--- begin Records for processing ---

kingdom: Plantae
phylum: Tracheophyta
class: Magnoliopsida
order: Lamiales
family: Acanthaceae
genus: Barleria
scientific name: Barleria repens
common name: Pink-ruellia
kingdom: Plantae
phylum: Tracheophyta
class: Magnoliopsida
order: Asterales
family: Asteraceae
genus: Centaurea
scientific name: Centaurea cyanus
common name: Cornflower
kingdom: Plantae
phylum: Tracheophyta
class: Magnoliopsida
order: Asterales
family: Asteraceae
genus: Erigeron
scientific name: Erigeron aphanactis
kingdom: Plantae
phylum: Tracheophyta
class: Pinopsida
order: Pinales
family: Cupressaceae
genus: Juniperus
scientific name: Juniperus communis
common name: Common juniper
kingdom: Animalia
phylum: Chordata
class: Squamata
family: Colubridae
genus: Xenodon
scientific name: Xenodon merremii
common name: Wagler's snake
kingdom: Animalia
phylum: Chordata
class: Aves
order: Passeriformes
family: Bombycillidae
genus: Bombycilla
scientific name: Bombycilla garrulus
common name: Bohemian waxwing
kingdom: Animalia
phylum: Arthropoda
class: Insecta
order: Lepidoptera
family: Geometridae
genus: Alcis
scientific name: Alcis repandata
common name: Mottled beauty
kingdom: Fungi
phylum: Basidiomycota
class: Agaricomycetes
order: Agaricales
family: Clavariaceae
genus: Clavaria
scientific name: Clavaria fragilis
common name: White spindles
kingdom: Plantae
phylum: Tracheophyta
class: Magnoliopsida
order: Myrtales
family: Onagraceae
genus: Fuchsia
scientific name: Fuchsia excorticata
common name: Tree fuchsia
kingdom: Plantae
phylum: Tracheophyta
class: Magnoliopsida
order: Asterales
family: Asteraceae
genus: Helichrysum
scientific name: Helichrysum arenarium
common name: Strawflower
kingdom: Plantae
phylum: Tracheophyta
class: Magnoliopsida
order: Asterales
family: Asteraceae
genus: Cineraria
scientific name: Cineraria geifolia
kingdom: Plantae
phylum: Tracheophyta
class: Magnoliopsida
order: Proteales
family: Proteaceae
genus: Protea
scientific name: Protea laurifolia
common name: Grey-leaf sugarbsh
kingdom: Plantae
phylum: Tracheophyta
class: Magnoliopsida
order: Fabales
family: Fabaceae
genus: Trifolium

--- end Records for processing ---

> **Instructions for the task**
Copy every line of the listing above word for word, from the first to the last.

> **Response**
kingdom: Plantae
phylum: Tracheophyta
class: Magnoliopsida
order: Lamiales
family: Acanthaceae
genus: Barleria
scientific name: Barleria repens
common name: Pink-ruellia
kingdom: Plantae
phylum: Tracheophyta
class: Magnoliopsida
order: Asterales
family: Asteraceae
genus: Centaurea
scientific name: Centaurea cyanus
common name: Cornflower
kingdom: Plantae
phylum: Tracheophyta
class: Magnoliopsida
order: Asterales
family: Asteraceae
genus: Erigeron
scientific name: Erigeron aphanactis
kingdom: Plantae
phylum: Tracheophyta
class: Pinopsida
order: Pinales
family: Cupressaceae
genus: Juniperus
scientific name: Juniperus communis
common name: Common juniper
kingdom: Animalia
phylum: Chordata
class: Squamata
family: Colubridae
genus: Xenodon
scientific name: Xenodon merremii
common name: Wagler's snake
kingdom: Animalia
phylum: Chordata
class: Aves
order: Passeriformes
family: Bombycillidae
genus: Bombycilla
scientific name: Bombycilla garrulus
common name: Bohemian waxwing
kingdom: Animalia
phylum: Arthropoda
class: Insecta
order: Lepidoptera
family: Geometridae
genus: Alcis
scientific name: Alcis repandata
common name: Mottled beauty
kingdom: Fungi
phylum: Basidiomycota
class: Agaricomycetes
order: Agaricales
family: Clavariaceae
genus: Clavaria
scientific name: Clavaria fragilis
common name: White spindles
kingdom: Plantae
phylum: Tracheophyta
class: Magnoliopsida
order: Myrtales
family: Onagraceae
genus: Fuchsia
scientific name: Fuchsia excorticata
common name: Tree fuchsia
kingdom: Plantae
phylum: Tracheophyta
class: Magnoliopsida
order: Asterales
family: Asteraceae
genus: Helichrysum
scientific name: Helichrysum arenarium
common name: Strawflower
kingdom: Plantae
phylum: Tracheophyta
class: Magnoliopsida
order: Asterales
family: Asteraceae
genus: Cineraria
scientific name: Cineraria geifolia
kingdom: Plantae
phylum: Tracheophyta
class: Magnoliopsida
order: Proteales
family: Proteaceae
genus: Protea
scientific name: Protea laurifolia
common name: Grey-leaf sugarbsh
kingdom: Plantae
phylum: Tracheophyta
class: Magnoliopsida
order: Fabales
family: Fabaceae
genus: Trifolium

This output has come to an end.